» Study text
* * * *

One of the common things that can happen in women that I work with is they're like I'm already doing all of this self-care, I already take so much time and energy for myself, but it's not enough. And it is this entire existential crisis of like. What do you do when what used to be enough doesn't feel like enough? And now you want more and I've reached my threshold of what I feel like I'm allowed to do, the money I'm allowed to spend, the time I'm allowed to take, the energy and attention that I'm allowed to take for me feels selfish and it's too much. And you're reaching your threshold of what you feel like you're allowed to want. You're eating, you're hitting your threshold of what you feel like you're allowed to have, the amount of pleasure, the amount of rest, the amount of ease. It feels unnerving to your body because you've never felt this safe before.

Speaker 1:

When your body is used to survival, when your set point for your life has been healing or survival, feeling good and thriving will be uncomfortable. You will feel this sense of like weirdness, be uncomfortable. You will feel this sense of like weirdness. And it's so interesting because women will perceive this as a problem. Women will perceive this as I feel uncomfortable. I need to change something. There's a problem here, excuse me, and so many times it's because they're hitting this threshold of. That should be enough. I've eaten too much. And what did they tell us all the time in the 90s? Nothing tastes as good as skinny feels Bullshit. Nothing tastes as good or feels as good as being so deeply nourished and having everything that you need nutritionally and then really fucking loving what you're eating like actually enjoying the taste and the experience and the sensory like. Did you know that you're allowed to love food and have food? Love you back, like that is a healthy relationship and I'm going to bring this back to gratitude.

Speaker 1:

What is your relationship to what you want and what you need? Do you feel guilty and bad for taking up space, for wanting things, for needing things, for having a preference of what you like and what you don't like and having that change and being able to feel that? One of the things that happens and I've seen this over and over in motherhood is that a lot of times your taste changes, your taste changes, your need changes, your appetite changes and all of a sudden you start realizing I don't like this anymore, I don't want this anymore, I want this different, I want more, I want less, I want more, but in a different direction, in a different area. But you don't feel like you're allowed to say that if it looks good, if it looks good on paper, you're supposed to just be grateful. But what if you can be massively grateful and feel that in your body and still be able to look at pieces and parts of it and say that's not it, this isn't it? What if you will give yourself permission to feel and see the gap and not make that a problem about you. Permission to feel and see the gap and not make that a problem about you. To allow it to be permission and not pressure of saying what if my desire for growth, what if my ability to sense things in me that need to mature or to be able to see problems isn't a problem.

* * * *

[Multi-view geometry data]
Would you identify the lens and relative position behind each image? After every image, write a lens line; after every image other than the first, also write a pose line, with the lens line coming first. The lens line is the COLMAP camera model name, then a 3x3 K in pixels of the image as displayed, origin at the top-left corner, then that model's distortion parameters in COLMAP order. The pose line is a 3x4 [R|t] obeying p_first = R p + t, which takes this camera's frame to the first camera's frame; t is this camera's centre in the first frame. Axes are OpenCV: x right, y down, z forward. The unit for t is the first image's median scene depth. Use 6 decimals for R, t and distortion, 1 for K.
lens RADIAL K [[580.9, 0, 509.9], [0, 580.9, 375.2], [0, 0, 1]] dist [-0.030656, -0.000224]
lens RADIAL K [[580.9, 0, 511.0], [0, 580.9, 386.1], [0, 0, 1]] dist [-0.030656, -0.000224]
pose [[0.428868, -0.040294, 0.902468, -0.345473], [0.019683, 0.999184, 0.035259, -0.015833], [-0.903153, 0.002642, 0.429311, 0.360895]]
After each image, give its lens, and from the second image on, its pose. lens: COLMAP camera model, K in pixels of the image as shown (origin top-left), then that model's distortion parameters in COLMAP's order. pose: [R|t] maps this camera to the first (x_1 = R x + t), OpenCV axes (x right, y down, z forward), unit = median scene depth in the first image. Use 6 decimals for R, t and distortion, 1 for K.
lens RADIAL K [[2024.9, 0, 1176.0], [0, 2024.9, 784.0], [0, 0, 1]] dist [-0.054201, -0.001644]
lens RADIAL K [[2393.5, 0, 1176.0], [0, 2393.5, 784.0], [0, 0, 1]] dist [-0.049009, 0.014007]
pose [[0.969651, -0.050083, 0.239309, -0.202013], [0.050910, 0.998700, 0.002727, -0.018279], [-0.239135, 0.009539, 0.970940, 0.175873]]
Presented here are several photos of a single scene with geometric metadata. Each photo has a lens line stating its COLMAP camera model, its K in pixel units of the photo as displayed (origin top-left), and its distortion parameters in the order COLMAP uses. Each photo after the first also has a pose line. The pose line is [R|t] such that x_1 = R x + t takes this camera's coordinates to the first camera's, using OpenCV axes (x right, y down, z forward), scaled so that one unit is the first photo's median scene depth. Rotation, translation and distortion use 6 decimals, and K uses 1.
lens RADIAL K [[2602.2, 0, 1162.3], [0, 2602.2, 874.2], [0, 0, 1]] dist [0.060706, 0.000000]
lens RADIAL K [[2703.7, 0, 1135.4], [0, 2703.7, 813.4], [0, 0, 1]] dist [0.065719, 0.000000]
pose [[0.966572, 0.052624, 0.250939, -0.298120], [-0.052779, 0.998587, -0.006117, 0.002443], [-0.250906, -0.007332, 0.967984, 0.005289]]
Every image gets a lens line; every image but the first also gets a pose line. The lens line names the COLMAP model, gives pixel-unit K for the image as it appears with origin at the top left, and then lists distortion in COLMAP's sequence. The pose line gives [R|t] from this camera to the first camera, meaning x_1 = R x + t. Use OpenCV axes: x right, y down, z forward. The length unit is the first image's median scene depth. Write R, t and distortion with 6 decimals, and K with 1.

* * * *

» Activity
Pick up the talk on self-care and permission to want more, and continue it from its last sentence. The rows are not needed for this work.

» Output for this exercise
Speaker 1:

It's the best thing about me that I'm hungry. I am so hungry and I care way too fucking much. I care so much and sometimes that is massively inconvenient and sometimes it is massively uncomfortable, but can I just tell you that that has become one of my favorite things, because I'm so hungry for these things that I want and I've decided to get so so grateful. I am so satisfied where I'm at. I'm so deeply satisfied. I'm satisfied in every area, and do you know how fun it is to be satisfied and then to still be able to be hungry and want something and desire something, not because I need it, not because I'm starving, but because I'm so well nourished that now I'm just like what else? How do we make it better? How do we make more? How do I build a bigger, bigger table? How do I feed more people? And here is another truth the more well-nourished you are, the more space you take up, the more you acknowledge and meet your needs as a woman, as a mother, as a business owner, the more energy and capacity you have to take care of others. So this whole good girl role of I don't want to be inconvenient and I don't want to make other people uncomfortable.

Speaker 1:

We are perpetuating the pattern for our children of them playing small. There was a moment, one time, when one of my kids was sick and they were crying and they were like I'm so sorry, cause I think they could tell that I was tired. I was having one of those. You know, those days when your kids are just sick and you're just, you're exhausted because it just feels like your whole world has centered around taking care of the sick kid. And it's not you're. You happily do it, but I think the kid could sense this. It's a, it's my very empathic kid and I said oh, sweet love, it is the greatest honor of my life to take care of you. It is the greatest honor of my life to do things for you that you are perfectly capable of doing yourself. It is a joy to know what you need and to know that I can meet that need.

Speaker 1:

What if we saw ourselves in the same way? Don't get me wrong. I am not always happy about my neediness. In fact, I am very often irritated by it or annoyed by it of like, how more high maintenance am I going to get? And what's so interesting is what used to feel very, very edgy for me now feels like my normal of taking care of myself. It becomes a non-issue. And what that's done? It has not made me more selfish. It has made me more full and capable and in capacity to be able to hold that space for other people, whether that's my kids or my husband or my clients or my friends and family.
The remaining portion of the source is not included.